START Data shown
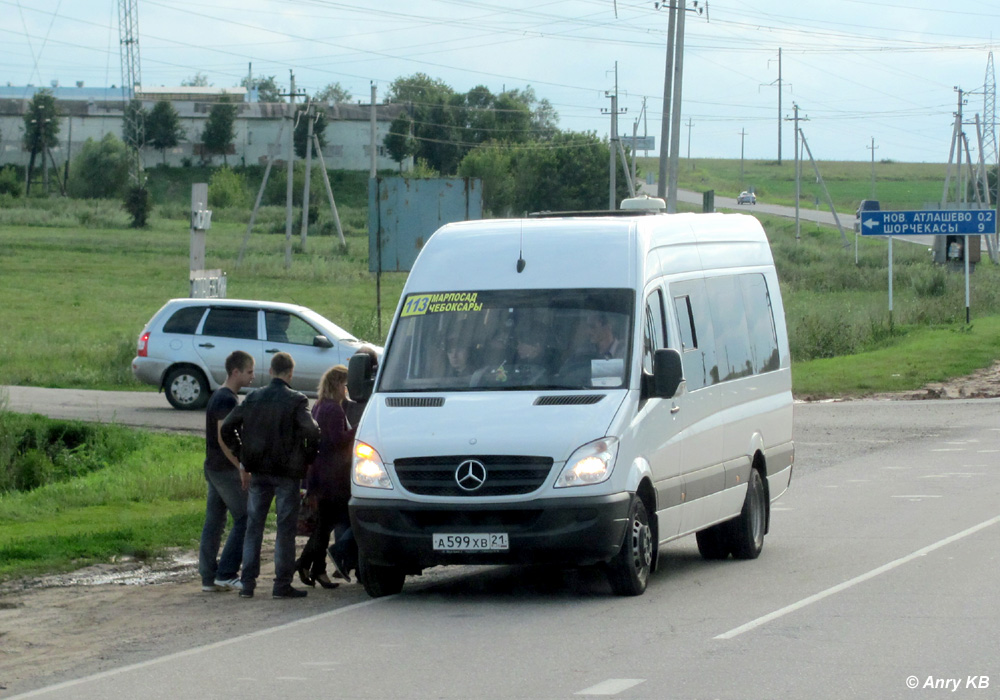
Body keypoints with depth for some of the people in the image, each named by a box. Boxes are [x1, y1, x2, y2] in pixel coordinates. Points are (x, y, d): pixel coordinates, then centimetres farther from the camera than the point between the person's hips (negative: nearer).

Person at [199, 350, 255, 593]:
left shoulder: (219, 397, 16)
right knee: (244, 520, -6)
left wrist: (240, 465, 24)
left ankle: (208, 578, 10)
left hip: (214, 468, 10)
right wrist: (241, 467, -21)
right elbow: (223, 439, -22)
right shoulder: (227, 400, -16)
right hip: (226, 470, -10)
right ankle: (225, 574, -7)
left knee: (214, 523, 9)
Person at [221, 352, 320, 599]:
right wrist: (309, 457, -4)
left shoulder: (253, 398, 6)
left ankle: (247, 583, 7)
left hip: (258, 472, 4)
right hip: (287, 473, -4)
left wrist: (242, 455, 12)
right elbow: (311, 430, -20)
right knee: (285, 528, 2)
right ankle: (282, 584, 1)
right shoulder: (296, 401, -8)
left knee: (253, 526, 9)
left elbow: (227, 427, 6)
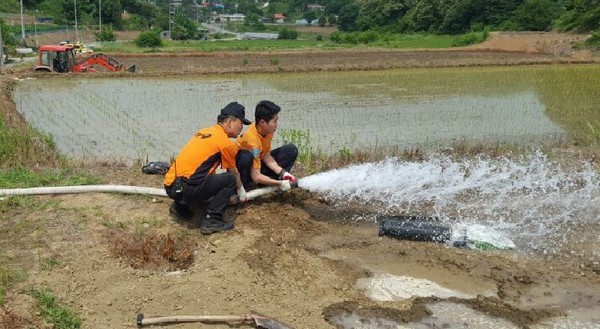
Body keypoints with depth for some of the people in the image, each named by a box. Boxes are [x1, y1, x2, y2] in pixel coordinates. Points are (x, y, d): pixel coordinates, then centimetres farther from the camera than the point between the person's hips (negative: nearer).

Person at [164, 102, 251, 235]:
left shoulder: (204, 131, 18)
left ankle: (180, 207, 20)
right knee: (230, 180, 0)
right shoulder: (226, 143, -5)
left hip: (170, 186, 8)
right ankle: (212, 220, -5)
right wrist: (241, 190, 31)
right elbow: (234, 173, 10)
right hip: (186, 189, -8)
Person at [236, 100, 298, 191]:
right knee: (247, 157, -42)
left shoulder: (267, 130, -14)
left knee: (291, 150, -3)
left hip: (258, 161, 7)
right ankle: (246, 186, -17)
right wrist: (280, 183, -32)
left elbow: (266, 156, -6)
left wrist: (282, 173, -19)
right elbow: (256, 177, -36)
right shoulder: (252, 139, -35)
END Data shown
START Data shown
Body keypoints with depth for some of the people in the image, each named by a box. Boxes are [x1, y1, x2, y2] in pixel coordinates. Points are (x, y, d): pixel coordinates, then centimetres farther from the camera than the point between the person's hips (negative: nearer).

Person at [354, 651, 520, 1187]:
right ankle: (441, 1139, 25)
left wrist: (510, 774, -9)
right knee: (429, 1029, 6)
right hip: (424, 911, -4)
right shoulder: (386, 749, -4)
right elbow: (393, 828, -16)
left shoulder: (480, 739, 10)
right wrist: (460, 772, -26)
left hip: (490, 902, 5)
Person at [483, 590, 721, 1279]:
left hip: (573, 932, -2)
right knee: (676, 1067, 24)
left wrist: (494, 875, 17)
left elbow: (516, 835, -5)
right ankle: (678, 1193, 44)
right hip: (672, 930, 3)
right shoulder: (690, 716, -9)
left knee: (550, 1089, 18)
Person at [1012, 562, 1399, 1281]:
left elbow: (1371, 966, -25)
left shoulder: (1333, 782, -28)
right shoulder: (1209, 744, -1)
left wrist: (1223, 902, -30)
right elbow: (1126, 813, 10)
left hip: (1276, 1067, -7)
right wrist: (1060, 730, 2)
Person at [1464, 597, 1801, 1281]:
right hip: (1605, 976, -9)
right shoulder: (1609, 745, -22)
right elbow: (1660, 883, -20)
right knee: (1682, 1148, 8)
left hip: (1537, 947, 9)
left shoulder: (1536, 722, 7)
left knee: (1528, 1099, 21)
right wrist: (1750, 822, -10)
END Data shown
Task item ->
Copy the lines of the data above exactly as written, beginning with the line containing "right shoulder: (690, 716, -9)" and ending with the line containing "right wrist: (1750, 822, -10)", and leave out all other lines.

Exercise response ->
right shoulder: (690, 716, -9)
left knee: (550, 1089, 18)
Person at [1012, 562, 1399, 1281]:
left elbow: (1371, 966, -25)
left shoulder: (1333, 782, -28)
right shoulder: (1209, 744, -1)
left wrist: (1223, 902, -30)
right elbow: (1126, 813, 10)
left hip: (1276, 1067, -7)
right wrist: (1060, 730, 2)
Person at [1464, 597, 1801, 1281]:
right hip: (1605, 976, -9)
right shoulder: (1609, 745, -22)
right elbow: (1660, 883, -20)
right knee: (1682, 1148, 8)
left hip: (1537, 947, 9)
left shoulder: (1536, 722, 7)
left knee: (1528, 1099, 21)
right wrist: (1750, 822, -10)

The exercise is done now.